Oscar Leonardo Flores Parra

Personal information
- Born: August 29, 1995 Heróica Puebla de Zaragoza, Puebla, Mexico
- Died: September 17, 2017 (aged 22) Puebla, Mexico

Professional wrestling career
- Ring name: Rey Celestial
- Billed height: 1.56 m (5 ft 1+1⁄2 in)
- Trained by: Bisonte Cobra Dorada Pegasso Loco Max
- Debut: 2010

= Rey Celestial =

Mexican professional wrestler

Oscar Leonardo Flores Parra (August 29, 1995 – September 17, 2017), better known by his ring name Rey Celestial, was a Mexican professional wrestler best known for his time working in Lucha Libre AAA Worldwide. In 2012, he was one of the winners of their talent search show ¿Quién Pinta para la Corona? which led to him working several TV-shows for the promotion. However he spent most of his career working in the promotion Desastre Total Ultraviolento (DTU).

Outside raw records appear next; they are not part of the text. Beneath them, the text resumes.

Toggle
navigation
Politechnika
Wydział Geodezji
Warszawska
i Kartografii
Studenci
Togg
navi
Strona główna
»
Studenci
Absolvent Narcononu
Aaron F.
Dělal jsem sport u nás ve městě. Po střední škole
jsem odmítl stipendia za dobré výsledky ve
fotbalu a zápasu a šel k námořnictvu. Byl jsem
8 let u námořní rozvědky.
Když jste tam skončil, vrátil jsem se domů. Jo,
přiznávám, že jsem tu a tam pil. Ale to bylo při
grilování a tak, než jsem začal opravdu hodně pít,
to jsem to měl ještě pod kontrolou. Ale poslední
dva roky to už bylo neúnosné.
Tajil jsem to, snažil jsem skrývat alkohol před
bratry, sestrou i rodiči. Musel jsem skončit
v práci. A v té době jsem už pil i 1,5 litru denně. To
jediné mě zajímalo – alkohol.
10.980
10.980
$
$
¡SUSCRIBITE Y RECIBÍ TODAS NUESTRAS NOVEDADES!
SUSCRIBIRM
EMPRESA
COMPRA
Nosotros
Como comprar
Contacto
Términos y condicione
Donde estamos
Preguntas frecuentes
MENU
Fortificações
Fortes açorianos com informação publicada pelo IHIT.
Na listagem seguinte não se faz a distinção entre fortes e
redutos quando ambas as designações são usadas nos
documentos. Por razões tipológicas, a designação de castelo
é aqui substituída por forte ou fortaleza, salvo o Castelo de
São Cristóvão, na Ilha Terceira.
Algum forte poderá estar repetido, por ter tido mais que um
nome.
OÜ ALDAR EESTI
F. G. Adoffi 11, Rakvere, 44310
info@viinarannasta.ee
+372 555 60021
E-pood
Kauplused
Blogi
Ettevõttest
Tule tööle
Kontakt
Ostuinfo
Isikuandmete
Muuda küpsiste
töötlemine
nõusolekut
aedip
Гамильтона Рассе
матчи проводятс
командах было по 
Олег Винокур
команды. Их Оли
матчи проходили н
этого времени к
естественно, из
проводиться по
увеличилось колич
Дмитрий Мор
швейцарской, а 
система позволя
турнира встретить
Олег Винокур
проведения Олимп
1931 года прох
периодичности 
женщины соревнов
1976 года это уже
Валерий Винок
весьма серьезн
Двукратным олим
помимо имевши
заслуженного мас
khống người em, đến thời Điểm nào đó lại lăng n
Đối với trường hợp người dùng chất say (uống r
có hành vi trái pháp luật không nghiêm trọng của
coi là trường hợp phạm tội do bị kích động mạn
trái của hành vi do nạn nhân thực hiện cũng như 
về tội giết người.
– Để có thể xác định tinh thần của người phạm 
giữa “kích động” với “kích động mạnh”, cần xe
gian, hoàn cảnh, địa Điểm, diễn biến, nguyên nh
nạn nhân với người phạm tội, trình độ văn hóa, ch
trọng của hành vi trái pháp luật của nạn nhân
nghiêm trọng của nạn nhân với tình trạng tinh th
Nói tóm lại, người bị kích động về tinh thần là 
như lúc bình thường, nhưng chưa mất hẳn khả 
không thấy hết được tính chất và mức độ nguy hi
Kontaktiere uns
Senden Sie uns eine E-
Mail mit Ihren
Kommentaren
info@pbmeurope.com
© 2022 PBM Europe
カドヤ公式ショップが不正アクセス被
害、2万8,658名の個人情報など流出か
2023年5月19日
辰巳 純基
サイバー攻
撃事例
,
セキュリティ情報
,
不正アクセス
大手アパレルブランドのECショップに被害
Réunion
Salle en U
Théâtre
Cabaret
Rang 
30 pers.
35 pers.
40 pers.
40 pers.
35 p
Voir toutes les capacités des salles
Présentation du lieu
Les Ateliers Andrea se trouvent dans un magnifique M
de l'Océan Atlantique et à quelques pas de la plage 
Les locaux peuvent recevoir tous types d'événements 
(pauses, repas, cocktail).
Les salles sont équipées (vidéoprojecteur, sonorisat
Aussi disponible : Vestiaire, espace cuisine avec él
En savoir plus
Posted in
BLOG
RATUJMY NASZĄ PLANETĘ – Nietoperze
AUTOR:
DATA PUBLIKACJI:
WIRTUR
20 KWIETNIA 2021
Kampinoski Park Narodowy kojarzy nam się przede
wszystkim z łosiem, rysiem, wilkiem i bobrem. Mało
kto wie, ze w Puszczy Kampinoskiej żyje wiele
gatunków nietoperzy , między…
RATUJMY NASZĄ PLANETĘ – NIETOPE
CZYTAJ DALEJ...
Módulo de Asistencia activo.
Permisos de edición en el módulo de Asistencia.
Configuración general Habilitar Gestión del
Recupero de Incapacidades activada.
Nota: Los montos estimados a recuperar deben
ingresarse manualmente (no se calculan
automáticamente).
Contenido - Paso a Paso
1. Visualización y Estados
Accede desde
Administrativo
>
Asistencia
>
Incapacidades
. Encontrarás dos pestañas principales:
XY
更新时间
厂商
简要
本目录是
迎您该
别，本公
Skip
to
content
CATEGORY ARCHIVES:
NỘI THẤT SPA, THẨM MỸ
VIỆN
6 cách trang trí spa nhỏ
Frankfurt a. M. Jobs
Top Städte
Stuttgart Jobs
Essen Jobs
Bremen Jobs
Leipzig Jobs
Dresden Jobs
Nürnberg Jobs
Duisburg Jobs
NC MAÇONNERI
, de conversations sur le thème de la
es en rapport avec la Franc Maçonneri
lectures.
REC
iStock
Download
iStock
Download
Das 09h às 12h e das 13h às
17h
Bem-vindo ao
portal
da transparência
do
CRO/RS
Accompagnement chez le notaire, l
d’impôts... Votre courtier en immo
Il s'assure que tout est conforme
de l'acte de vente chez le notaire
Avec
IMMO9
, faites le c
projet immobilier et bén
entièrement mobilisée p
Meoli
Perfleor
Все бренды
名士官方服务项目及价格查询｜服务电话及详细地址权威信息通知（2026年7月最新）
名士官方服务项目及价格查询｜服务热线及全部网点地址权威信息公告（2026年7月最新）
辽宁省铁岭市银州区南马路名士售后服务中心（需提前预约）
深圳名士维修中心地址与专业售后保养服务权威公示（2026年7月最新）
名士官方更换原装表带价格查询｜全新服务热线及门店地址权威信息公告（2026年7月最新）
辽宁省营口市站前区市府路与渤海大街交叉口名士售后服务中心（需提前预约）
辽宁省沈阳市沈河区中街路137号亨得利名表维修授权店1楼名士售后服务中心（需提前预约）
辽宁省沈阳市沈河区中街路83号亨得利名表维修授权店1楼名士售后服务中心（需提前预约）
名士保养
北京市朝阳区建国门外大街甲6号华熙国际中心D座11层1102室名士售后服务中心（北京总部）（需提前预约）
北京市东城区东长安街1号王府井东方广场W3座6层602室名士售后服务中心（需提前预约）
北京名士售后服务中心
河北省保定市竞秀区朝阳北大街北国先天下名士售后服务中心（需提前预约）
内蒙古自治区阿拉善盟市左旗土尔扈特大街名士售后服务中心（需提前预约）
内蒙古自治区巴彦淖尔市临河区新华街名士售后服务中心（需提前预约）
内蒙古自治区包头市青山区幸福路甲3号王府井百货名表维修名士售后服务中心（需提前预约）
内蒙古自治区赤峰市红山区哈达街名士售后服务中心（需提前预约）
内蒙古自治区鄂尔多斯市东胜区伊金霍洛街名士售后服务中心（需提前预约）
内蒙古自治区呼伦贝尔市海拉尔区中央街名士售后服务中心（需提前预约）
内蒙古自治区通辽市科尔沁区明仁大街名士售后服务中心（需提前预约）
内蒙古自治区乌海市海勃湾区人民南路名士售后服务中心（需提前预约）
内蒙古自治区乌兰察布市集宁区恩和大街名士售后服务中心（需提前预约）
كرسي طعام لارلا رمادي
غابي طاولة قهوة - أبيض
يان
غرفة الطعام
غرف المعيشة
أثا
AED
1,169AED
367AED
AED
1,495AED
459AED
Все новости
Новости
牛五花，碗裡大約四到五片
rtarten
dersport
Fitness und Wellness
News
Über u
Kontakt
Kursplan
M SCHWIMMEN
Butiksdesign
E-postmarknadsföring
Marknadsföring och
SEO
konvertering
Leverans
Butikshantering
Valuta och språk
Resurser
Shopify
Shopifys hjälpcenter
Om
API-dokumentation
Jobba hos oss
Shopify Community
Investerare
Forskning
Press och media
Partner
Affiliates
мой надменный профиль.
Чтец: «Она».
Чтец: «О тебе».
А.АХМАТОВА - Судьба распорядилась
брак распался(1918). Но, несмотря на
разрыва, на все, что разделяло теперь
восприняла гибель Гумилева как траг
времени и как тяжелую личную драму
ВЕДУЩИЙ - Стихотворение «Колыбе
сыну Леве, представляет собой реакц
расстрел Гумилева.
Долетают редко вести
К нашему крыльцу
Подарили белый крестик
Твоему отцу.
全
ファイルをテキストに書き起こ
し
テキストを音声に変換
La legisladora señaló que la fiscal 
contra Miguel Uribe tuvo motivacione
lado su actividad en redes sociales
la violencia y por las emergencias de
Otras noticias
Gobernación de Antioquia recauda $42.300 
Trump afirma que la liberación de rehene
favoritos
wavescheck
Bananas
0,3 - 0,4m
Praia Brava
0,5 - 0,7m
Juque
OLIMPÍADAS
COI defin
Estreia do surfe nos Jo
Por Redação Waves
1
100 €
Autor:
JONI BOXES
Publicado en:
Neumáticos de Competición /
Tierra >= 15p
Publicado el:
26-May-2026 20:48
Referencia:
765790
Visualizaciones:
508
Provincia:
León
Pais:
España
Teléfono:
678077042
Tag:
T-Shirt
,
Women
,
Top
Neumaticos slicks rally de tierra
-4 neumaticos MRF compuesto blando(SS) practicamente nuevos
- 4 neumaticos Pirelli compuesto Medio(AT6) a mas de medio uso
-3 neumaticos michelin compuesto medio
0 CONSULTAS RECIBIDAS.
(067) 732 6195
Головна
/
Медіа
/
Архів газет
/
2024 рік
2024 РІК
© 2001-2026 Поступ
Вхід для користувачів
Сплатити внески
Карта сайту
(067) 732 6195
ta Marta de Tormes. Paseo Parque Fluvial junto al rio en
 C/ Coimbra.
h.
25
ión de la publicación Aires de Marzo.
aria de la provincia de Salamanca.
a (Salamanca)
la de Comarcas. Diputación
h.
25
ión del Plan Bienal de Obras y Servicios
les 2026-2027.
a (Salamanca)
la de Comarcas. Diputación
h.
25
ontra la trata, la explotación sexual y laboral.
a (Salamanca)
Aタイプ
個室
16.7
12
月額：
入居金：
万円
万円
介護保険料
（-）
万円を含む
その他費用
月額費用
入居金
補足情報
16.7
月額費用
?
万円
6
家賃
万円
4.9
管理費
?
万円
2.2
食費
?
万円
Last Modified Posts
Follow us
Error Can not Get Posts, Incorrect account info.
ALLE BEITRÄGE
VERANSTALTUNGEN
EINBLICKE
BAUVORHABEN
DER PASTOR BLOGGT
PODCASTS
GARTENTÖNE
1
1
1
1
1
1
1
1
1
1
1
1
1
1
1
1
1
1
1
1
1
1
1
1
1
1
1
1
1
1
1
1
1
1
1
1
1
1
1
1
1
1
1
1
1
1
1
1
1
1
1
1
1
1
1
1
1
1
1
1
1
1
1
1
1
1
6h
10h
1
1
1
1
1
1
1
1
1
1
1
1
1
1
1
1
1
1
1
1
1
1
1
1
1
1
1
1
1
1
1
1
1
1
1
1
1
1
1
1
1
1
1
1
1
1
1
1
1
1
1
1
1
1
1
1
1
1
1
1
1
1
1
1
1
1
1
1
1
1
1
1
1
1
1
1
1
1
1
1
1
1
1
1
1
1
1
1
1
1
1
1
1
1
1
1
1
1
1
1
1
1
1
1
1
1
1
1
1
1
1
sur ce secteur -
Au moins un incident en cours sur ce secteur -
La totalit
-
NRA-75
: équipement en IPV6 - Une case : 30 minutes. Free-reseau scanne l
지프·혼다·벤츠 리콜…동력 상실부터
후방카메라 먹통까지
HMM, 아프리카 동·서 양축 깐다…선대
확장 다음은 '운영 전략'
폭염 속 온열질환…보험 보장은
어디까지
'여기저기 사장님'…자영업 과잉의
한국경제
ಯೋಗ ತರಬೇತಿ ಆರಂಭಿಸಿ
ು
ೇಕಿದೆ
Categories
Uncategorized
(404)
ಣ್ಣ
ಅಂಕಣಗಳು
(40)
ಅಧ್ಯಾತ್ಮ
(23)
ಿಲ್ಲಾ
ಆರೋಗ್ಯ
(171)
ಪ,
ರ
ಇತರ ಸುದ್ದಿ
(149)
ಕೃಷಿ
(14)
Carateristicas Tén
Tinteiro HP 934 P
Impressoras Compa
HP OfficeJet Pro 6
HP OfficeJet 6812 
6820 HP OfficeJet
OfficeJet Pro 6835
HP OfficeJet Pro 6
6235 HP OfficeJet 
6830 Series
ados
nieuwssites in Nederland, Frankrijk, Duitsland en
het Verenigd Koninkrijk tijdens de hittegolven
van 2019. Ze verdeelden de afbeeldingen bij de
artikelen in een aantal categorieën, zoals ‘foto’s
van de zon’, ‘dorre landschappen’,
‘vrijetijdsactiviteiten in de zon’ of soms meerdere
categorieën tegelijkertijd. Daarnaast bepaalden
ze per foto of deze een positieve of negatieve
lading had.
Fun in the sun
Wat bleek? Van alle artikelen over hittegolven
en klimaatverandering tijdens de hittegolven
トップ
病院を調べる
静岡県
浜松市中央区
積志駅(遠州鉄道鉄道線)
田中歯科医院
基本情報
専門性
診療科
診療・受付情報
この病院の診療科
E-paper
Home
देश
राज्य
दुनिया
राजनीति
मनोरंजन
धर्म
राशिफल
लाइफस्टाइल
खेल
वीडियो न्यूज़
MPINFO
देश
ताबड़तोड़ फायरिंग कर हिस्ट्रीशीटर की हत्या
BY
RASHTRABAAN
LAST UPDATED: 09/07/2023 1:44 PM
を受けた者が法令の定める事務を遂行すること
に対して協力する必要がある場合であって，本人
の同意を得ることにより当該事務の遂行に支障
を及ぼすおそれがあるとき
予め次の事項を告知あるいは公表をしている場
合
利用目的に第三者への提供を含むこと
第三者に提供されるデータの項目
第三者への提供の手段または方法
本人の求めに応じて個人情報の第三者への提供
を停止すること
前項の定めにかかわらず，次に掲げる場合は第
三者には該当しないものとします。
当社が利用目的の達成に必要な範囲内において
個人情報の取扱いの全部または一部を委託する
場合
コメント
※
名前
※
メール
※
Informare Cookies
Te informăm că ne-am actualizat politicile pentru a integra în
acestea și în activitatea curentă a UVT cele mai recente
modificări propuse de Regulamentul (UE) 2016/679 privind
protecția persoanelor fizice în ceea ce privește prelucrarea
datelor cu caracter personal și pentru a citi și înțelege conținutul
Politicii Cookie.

In 2017 he signed a contract with The Crash Lucha Libre, and worked his first show for the promotion in San Luis Potosí five days prior to his death.

On September 17, 2017, Rey Celestial was killed in a hit and run incident while out walking in his hometown of Puebla. He was survived by his wife, Consejo Mundial de Lucha Libre wrestler, La Magnífica, and their daughter. He was honored by his previous employer, Lucha Libre AAA Worldwide.